Treatment of ruptured intracranial aneurysms with the Woven EndoBridge device: a systematic review

The Woven EndoBridge (WEB) device is a barrel-shaped nitinol mesh deployed within the aneurysmal sac. The absence of metallic mesh in the aneurysm's parent vessel lumen obviates the need for potent antiplatelet therapy, making this device appealing for acutely ruptured aneurysms not amenable to clipping or coiling. To assess the literature regarding WEB treatment of these aneurysms, we performed a comprehensive systematic search of PubMed, MEDLINE, and EMBASE databases following Preferred Reporting Items for Systematic Reviews and Meta-Analyses (PRISMA) guidelines. Keywords were combined with Boolean operators to increase search sensitivity and specificity ('woven endobridge device' AND 'ruptured'). Nine studies comprising 377 acutely ruptured aneurysms were included. Overall, 82.7% were wide-necked, 85.9% were located in the anterior circulation, and 26.9% of patients presented with poor subarachnoid hemorrhage grade.
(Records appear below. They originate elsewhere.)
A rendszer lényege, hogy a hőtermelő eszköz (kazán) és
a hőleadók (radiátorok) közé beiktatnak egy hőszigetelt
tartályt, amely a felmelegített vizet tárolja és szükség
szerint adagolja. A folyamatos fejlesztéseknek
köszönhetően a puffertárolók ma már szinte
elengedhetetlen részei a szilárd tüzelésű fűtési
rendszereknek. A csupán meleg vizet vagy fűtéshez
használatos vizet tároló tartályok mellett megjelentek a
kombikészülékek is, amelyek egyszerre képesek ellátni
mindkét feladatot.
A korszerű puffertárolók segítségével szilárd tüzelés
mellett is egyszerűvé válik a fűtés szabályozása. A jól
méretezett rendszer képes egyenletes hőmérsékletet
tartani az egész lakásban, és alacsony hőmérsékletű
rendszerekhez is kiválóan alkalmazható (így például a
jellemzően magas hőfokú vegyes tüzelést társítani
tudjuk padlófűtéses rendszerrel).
Intraprocedure and postprocedure complications occurred in 8.4% (95% CI 3.6% to 13.3%) and 1% (95% CI 0% to 2%), respectively. The post-treatment rebleeding rate was 0%. Rates of adequate occlusion (complete occlusion to neck remnant) and retreatment at last follow-up were 84.8% (95% CI 73% to 96.6%) and 4.5% (95% CI 2.2% to 6.8%), respectively. The favorable outcome rate (modified Rankin Scale score 0-2) was 62.2% (95% CI 53% to 71.4%); mortality was 13.6% (95% CI 9.7% to 17.6%). WEB treatment of acutely ruptured aneurysms results in high adequate occlusion rates, low perioperative complication rates, no rebleeding, and low recurrence requiring retreatment. This device is promising for acutely ruptured aneurysms not amenable to clipping or coiling, considering the lower need for antiplatelet regimens during the procedure or follow-up.